◆ Collected data ◆
━━━━
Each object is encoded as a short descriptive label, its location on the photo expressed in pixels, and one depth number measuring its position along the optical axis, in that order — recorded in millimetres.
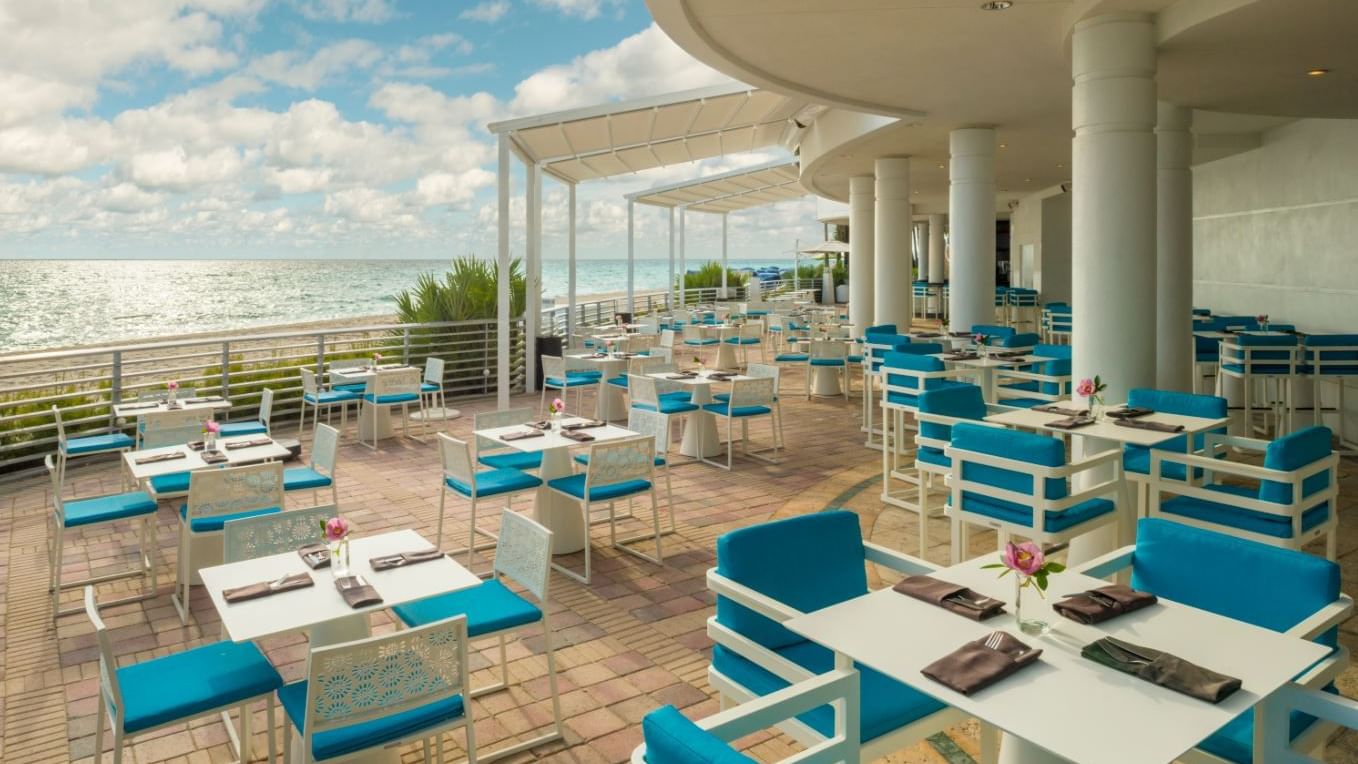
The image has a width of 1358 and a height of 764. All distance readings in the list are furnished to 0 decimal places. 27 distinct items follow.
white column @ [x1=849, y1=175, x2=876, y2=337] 14727
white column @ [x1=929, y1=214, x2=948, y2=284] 31031
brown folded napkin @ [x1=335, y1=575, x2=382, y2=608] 3002
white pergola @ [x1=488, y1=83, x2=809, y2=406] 10750
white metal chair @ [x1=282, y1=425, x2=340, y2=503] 5777
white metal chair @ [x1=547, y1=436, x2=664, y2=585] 5344
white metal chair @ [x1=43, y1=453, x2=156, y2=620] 5035
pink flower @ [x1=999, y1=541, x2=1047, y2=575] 2314
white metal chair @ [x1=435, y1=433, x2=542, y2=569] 5527
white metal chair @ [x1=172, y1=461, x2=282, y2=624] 4840
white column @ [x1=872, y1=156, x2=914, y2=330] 12953
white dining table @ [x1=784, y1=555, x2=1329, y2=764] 1791
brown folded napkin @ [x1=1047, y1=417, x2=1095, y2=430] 4890
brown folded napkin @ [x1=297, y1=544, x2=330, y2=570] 3412
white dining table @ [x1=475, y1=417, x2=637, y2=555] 5773
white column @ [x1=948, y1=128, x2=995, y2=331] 9914
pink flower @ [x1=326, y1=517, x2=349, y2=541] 3254
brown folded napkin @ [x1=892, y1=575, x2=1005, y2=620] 2418
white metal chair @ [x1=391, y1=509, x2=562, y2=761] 3400
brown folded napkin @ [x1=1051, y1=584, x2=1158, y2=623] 2373
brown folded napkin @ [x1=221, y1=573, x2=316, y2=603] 3074
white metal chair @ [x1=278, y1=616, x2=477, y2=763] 2535
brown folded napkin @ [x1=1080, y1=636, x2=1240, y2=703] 1929
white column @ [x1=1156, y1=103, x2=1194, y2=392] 7578
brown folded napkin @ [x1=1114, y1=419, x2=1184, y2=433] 4593
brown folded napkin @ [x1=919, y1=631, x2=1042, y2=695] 2004
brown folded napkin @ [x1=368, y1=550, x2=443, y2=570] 3389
━━━━
◆ About this exercise ◆
Report each line in the entries where the string "folded" occurs.

◆ Solution for this exercise ◆
brown folded napkin @ [x1=335, y1=575, x2=382, y2=608] 3002
brown folded napkin @ [x1=1047, y1=417, x2=1095, y2=430] 4890
brown folded napkin @ [x1=297, y1=544, x2=330, y2=570] 3412
brown folded napkin @ [x1=892, y1=575, x2=1005, y2=620] 2418
brown folded napkin @ [x1=1051, y1=584, x2=1158, y2=623] 2373
brown folded napkin @ [x1=221, y1=573, x2=316, y2=603] 3074
brown folded napkin @ [x1=1080, y1=636, x2=1240, y2=703] 1929
brown folded napkin @ [x1=1114, y1=419, x2=1184, y2=433] 4593
brown folded napkin @ [x1=919, y1=631, x2=1042, y2=695] 2004
brown folded napkin @ [x1=368, y1=550, x2=443, y2=570] 3389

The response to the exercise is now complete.